Task prompt: Go line by line through the data below, counting each one that has "CreationDate", and give the final count only.

Stored data entries:
•••••

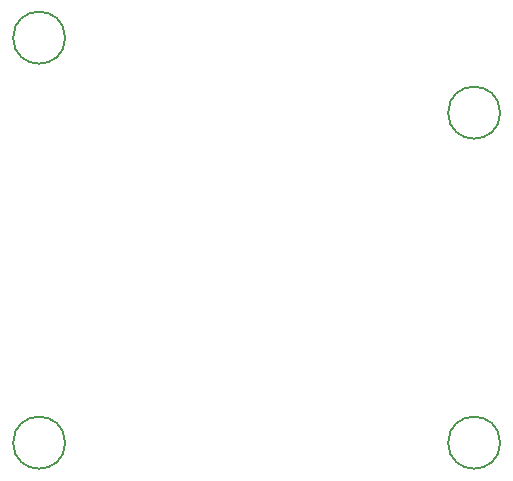
<source format=gbr>
G04 #@! TF.GenerationSoftware,KiCad,Pcbnew,8.0.1*
G04 #@! TF.CreationDate,2024-07-15T10:08:48+02:00*
G04 #@! TF.ProjectId,RGB 2x2 with WS2811,52474220-3278-4322-9077-697468205753,rev?*
G04 #@! TF.SameCoordinates,Original*
G04 #@! TF.FileFunction,Other,Comment*
%FSLAX46Y46*%
G04 Gerber Fmt 4.6, Leading zero omitted, Abs format (unit mm)*
G04 Created by KiCad (PCBNEW 8.0.1) date 2024-07-15 10:08:48*
%MOMM*%
%LPD*%
G01*
G04 APERTURE LIST*
%ADD10C,0.150000*%
G04 APERTURE END LIST*
D10*
G04 #@! TO.C,REF\u002A\u002A*
X159173269Y-45070490D02*
G75*
G02*
X154773269Y-45070490I-2200000J0D01*
G01*
X154773269Y-45070490D02*
G75*
G02*
X159173269Y-45070490I2200000J0D01*
G01*
X159173268Y-73010490D02*
G75*
G02*
X154773268Y-73010490I-2200000J0D01*
G01*
X154773268Y-73010490D02*
G75*
G02*
X159173268Y-73010490I2200000J0D01*
G01*
X122343268Y-73010489D02*
G75*
G02*
X117943268Y-73010489I-2200000J0D01*
G01*
X117943268Y-73010489D02*
G75*
G02*
X122343268Y-73010489I2200000J0D01*
G01*
X122343268Y-38720490D02*
G75*
G02*
X117943268Y-38720490I-2200000J0D01*
G01*
X117943268Y-38720490D02*
G75*
G02*
X122343268Y-38720490I2200000J0D01*
G01*
G04 #@! TD*
M02*

</source>
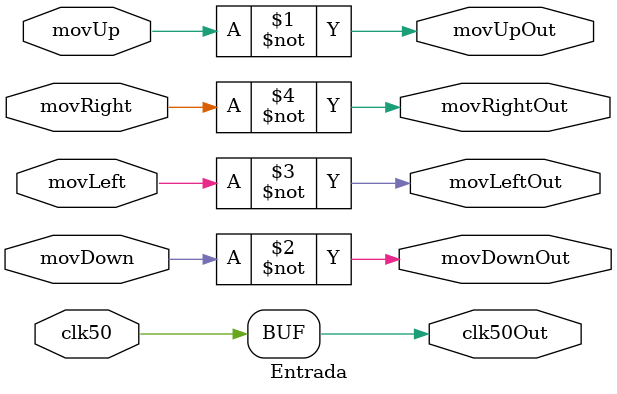
<source format=v>
module Entrada (
    input wire clk50,
    input wire movUp, movDown, movLeft, movRight,

    output wire clk50Out,
    output wire movUpOut, movDownOut, movLeftOut, movRightOut
);

assign clk50Out = clk50;

assign movUpOut = ~movUp;
assign movDownOut = ~movDown;
assign movLeftOut = ~movLeft;
assign movRightOut = ~movRight;
    
endmodule
</source>
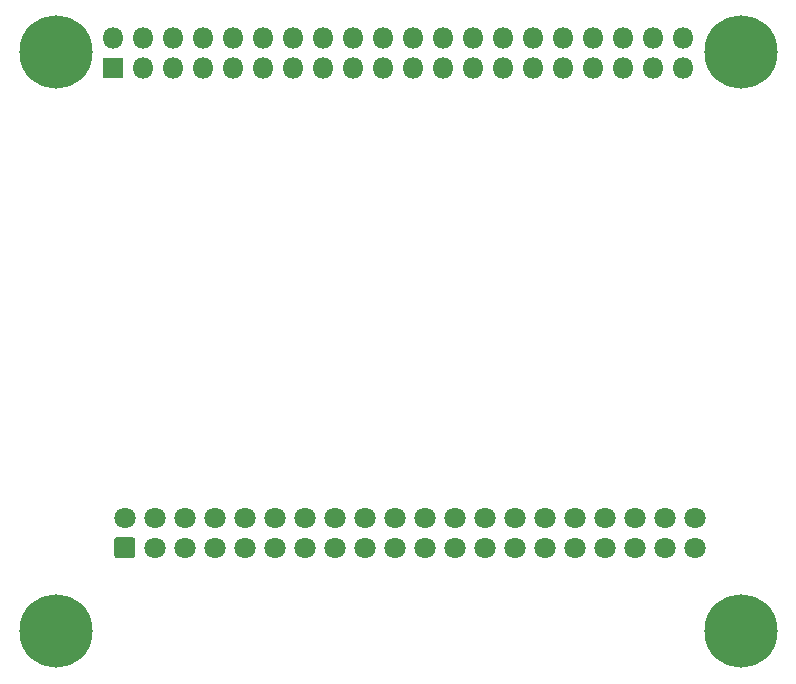
<source format=gbs>
%TF.GenerationSoftware,KiCad,Pcbnew,5.1.6*%
%TF.CreationDate,2020-07-11T21:42:10+02:00*%
%TF.ProjectId,IDEHat,49444548-6174-42e6-9b69-6361645f7063,rev?*%
%TF.SameCoordinates,Original*%
%TF.FileFunction,Soldermask,Bot*%
%TF.FilePolarity,Negative*%
%FSLAX46Y46*%
G04 Gerber Fmt 4.6, Leading zero omitted, Abs format (unit mm)*
G04 Created by KiCad (PCBNEW 5.1.6) date 2020-07-11 21:42:10*
%MOMM*%
%LPD*%
G01*
G04 APERTURE LIST*
%ADD10C,6.200000*%
%ADD11C,1.800000*%
%ADD12R,1.800000X1.800000*%
%ADD13O,1.800000X1.800000*%
G04 APERTURE END LIST*
D10*
%TO.C,*%
X106392628Y-180655875D03*
%TD*%
%TO.C,*%
X48392628Y-131655876D03*
%TD*%
%TO.C,*%
X48392627Y-180655877D03*
%TD*%
%TO.C,*%
X106392628Y-131655876D03*
%TD*%
D11*
%TO.C,J2*%
X102494241Y-171047564D03*
X99954241Y-171047564D03*
X97414241Y-171047564D03*
X94874241Y-171047564D03*
X92334241Y-171047564D03*
X89794241Y-171047564D03*
X87254241Y-171047564D03*
X84714241Y-171047564D03*
X82174241Y-171047564D03*
X79634241Y-171047564D03*
X77094241Y-171047564D03*
X74554241Y-171047564D03*
X72014241Y-171047564D03*
X69474241Y-171047564D03*
X66934241Y-171047564D03*
X64394241Y-171047564D03*
X61854241Y-171047564D03*
X59314241Y-171047564D03*
X56774241Y-171047564D03*
X54234241Y-171047564D03*
X102494241Y-173587564D03*
X99954241Y-173587564D03*
X97414241Y-173587564D03*
X94874241Y-173587564D03*
X92334241Y-173587564D03*
X89794241Y-173587564D03*
X87254241Y-173587564D03*
X84714241Y-173587564D03*
X82174241Y-173587564D03*
X79634241Y-173587564D03*
X77094241Y-173587564D03*
X74554241Y-173587564D03*
X72014241Y-173587564D03*
X69474241Y-173587564D03*
X66934241Y-173587564D03*
X64394241Y-173587564D03*
X61854241Y-173587564D03*
X59314241Y-173587564D03*
X56774241Y-173587564D03*
G36*
G01*
X54869535Y-174487564D02*
X53598947Y-174487564D01*
G75*
G02*
X53334241Y-174222858I0J264706D01*
G01*
X53334241Y-172952270D01*
G75*
G02*
X53598947Y-172687564I264706J0D01*
G01*
X54869535Y-172687564D01*
G75*
G02*
X55134241Y-172952270I0J-264706D01*
G01*
X55134241Y-174222858D01*
G75*
G02*
X54869535Y-174487564I-264706J0D01*
G01*
G37*
%TD*%
D12*
%TO.C,J1*%
X53245628Y-132969876D03*
D13*
X53245628Y-130429876D03*
X55785628Y-132969876D03*
X55785628Y-130429876D03*
X58325628Y-132969876D03*
X58325628Y-130429876D03*
X60865628Y-132969876D03*
X60865628Y-130429876D03*
X63405628Y-132969876D03*
X63405628Y-130429876D03*
X65945628Y-132969876D03*
X65945628Y-130429876D03*
X68485628Y-132969876D03*
X68485628Y-130429876D03*
X71025628Y-132969876D03*
X71025628Y-130429876D03*
X73565628Y-132969876D03*
X73565628Y-130429876D03*
X76105628Y-132969876D03*
X76105628Y-130429876D03*
X78645628Y-132969876D03*
X78645628Y-130429876D03*
X81185628Y-132969876D03*
X81185628Y-130429876D03*
X83725628Y-132969876D03*
X83725628Y-130429876D03*
X86265628Y-132969876D03*
X86265628Y-130429876D03*
X88805628Y-132969876D03*
X88805628Y-130429876D03*
X91345628Y-132969876D03*
X91345628Y-130429876D03*
X93885628Y-132969876D03*
X93885628Y-130429876D03*
X96425628Y-132969876D03*
X96425628Y-130429876D03*
X98965628Y-132969876D03*
X98965628Y-130429876D03*
X101505628Y-132969876D03*
X101505628Y-130429876D03*
%TD*%
M02*

</source>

•••••

Your response: 2